-------- EXCERPTED DATA

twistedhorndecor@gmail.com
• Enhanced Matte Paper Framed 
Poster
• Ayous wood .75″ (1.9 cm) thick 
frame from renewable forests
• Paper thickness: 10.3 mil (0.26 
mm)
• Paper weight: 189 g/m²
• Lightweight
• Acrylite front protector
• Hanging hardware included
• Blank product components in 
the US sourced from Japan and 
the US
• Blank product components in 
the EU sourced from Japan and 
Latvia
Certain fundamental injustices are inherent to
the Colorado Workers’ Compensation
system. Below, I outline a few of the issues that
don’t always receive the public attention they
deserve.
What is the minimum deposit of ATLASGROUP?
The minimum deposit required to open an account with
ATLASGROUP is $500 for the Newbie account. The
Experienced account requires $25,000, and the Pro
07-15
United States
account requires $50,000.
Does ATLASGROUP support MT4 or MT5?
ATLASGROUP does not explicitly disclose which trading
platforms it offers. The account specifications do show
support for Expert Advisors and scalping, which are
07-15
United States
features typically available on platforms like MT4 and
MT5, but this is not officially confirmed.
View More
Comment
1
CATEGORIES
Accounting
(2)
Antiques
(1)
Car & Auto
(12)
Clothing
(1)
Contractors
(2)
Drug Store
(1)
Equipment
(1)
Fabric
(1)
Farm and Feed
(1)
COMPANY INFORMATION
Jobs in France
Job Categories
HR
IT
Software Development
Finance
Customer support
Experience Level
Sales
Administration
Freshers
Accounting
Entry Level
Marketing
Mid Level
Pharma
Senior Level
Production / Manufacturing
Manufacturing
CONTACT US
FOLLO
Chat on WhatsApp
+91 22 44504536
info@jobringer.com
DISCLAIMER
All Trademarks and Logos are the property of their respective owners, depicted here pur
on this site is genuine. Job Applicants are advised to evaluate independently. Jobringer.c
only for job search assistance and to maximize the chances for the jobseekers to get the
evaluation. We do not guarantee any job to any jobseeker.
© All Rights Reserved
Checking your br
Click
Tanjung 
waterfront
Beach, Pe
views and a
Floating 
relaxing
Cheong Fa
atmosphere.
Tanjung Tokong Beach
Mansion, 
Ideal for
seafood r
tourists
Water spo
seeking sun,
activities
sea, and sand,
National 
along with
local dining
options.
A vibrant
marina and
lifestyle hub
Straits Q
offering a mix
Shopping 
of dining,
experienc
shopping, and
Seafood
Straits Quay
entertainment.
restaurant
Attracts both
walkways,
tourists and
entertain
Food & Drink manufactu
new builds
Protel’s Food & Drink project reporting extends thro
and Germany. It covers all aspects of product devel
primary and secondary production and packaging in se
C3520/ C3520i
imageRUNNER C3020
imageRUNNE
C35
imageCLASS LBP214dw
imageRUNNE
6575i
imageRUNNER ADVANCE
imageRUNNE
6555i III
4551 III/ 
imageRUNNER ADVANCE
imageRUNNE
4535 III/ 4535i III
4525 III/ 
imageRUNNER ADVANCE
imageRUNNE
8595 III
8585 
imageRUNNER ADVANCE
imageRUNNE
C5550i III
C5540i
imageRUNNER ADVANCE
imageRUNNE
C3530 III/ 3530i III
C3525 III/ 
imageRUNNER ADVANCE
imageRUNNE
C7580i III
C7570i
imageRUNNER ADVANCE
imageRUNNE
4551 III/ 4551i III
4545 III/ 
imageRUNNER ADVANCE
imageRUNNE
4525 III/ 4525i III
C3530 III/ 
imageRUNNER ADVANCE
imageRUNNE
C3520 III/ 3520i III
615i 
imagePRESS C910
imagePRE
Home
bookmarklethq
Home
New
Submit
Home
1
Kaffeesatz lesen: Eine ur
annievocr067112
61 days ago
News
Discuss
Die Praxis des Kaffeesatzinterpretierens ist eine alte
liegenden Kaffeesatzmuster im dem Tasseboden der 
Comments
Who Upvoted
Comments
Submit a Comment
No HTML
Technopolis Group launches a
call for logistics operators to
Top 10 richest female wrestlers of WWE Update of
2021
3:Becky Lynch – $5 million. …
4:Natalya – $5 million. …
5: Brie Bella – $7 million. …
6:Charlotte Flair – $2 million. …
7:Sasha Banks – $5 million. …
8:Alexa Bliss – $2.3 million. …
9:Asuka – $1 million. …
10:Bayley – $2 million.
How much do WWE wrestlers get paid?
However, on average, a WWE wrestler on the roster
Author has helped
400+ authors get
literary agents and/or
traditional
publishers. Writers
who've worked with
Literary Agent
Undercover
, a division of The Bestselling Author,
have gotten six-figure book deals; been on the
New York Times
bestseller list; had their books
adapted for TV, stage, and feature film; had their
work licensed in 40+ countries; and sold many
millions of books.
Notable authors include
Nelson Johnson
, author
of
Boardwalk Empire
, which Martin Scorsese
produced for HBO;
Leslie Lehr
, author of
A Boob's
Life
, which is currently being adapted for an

----------------

Would you write out the data exactly as it reads?

twistedhorndecor@gmail.com
• Enhanced Matte Paper Framed 
Poster
• Ayous wood .75″ (1.9 cm) thick 
frame from renewable forests
• Paper thickness: 10.3 mil (0.26 
mm)
• Paper weight: 189 g/m²
• Lightweight
• Acrylite front protector
• Hanging hardware included
• Blank product components in 
the US sourced from Japan and 
the US
• Blank product components in 
the EU sourced from Japan and 
Latvia
Certain fundamental injustices are inherent to
the Colorado Workers’ Compensation
system. Below, I outline a few of the issues that
don’t always receive the public attention they
deserve.
What is the minimum deposit of ATLASGROUP?
The minimum deposit required to open an account with
ATLASGROUP is $500 for the Newbie account. The
Experienced account requires $25,000, and the Pro
07-15
United States
account requires $50,000.
Does ATLASGROUP support MT4 or MT5?
ATLASGROUP does not explicitly disclose which trading
platforms it offers. The account specifications do show
support for Expert Advisors and scalping, which are
07-15
United States
features typically available on platforms like MT4 and
MT5, but this is not officially confirmed.
View More
Comment
1
CATEGORIES
Accounting
(2)
Antiques
(1)
Car & Auto
(12)
Clothing
(1)
Contractors
(2)
Drug Store
(1)
Equipment
(1)
Fabric
(1)
Farm and Feed
(1)
COMPANY INFORMATION
Jobs in France
Job Categories
HR
IT
Software Development
Finance
Customer support
Experience Level
Sales
Administration
Freshers
Accounting
Entry Level
Marketing
Mid Level
Pharma
Senior Level
Production / Manufacturing
Manufacturing
CONTACT US
FOLLO
Chat on WhatsApp
+91 22 44504536
info@jobringer.com
DISCLAIMER
All Trademarks and Logos are the property of their respective owners, depicted here pur
on this site is genuine. Job Applicants are advised to evaluate independently. Jobringer.c
only for job search assistance and to maximize the chances for the jobseekers to get the
evaluation. We do not guarantee any job to any jobseeker.
© All Rights Reserved
Checking your br
Click
Tanjung 
waterfront
Beach, Pe
views and a
Floating 
relaxing
Cheong Fa
atmosphere.
Tanjung Tokong Beach
Mansion, 
Ideal for
seafood r
tourists
Water spo
seeking sun,
activities
sea, and sand,
National 
along with
local dining
options.
A vibrant
marina and
lifestyle hub
Straits Q
offering a mix
Shopping 
of dining,
experienc
shopping, and
Seafood
Straits Quay
entertainment.
restaurant
Attracts both
walkways,
tourists and
entertain
Food & Drink manufactu
new builds
Protel’s Food & Drink project reporting extends thro
and Germany. It covers all aspects of product devel
primary and secondary production and packaging in se
C3520/ C3520i
imageRUNNER C3020
imageRUNNE
C35
imageCLASS LBP214dw
imageRUNNE
6575i
imageRUNNER ADVANCE
imageRUNNE
6555i III
4551 III/ 
imageRUNNER ADVANCE
imageRUNNE
4535 III/ 4535i III
4525 III/ 
imageRUNNER ADVANCE
imageRUNNE
8595 III
8585 
imageRUNNER ADVANCE
imageRUNNE
C5550i III
C5540i
imageRUNNER ADVANCE
imageRUNNE
C3530 III/ 3530i III
C3525 III/ 
imageRUNNER ADVANCE
imageRUNNE
C7580i III
C7570i
imageRUNNER ADVANCE
imageRUNNE
4551 III/ 4551i III
4545 III/ 
imageRUNNER ADVANCE
imageRUNNE
4525 III/ 4525i III
C3530 III/ 
imageRUNNER ADVANCE
imageRUNNE
C3520 III/ 3520i III
615i 
imagePRESS C910
imagePRE
Home
bookmarklethq
Home
New
Submit
Home
1
Kaffeesatz lesen: Eine ur
annievocr067112
61 days ago
News
Discuss
Die Praxis des Kaffeesatzinterpretierens ist eine alte
liegenden Kaffeesatzmuster im dem Tasseboden der 
Comments
Who Upvoted
Comments
Submit a Comment
No HTML
Technopolis Group launches a
call for logistics operators to
Top 10 richest female wrestlers of WWE Update of
2021
3:Becky Lynch – $5 million. …
4:Natalya – $5 million. …
5: Brie Bella – $7 million. …
6:Charlotte Flair – $2 million. …
7:Sasha Banks – $5 million. …
8:Alexa Bliss – $2.3 million. …
9:Asuka – $1 million. …
10:Bayley – $2 million.
How much do WWE wrestlers get paid?
However, on average, a WWE wrestler on the roster
Author has helped
400+ authors get
literary agents and/or
traditional
publishers. Writers
who've worked with
Literary Agent
Undercover
, a division of The Bestselling Author,
have gotten six-figure book deals; been on the
New York Times
bestseller list; had their books
adapted for TV, stage, and feature film; had their
work licensed in 40+ countries; and sold many
millions of books.
Notable authors include
Nelson Johnson
, author
of
Boardwalk Empire
, which Martin Scorsese
produced for HBO;
Leslie Lehr
, author of
A Boob's
Life
, which is currently being adapted for an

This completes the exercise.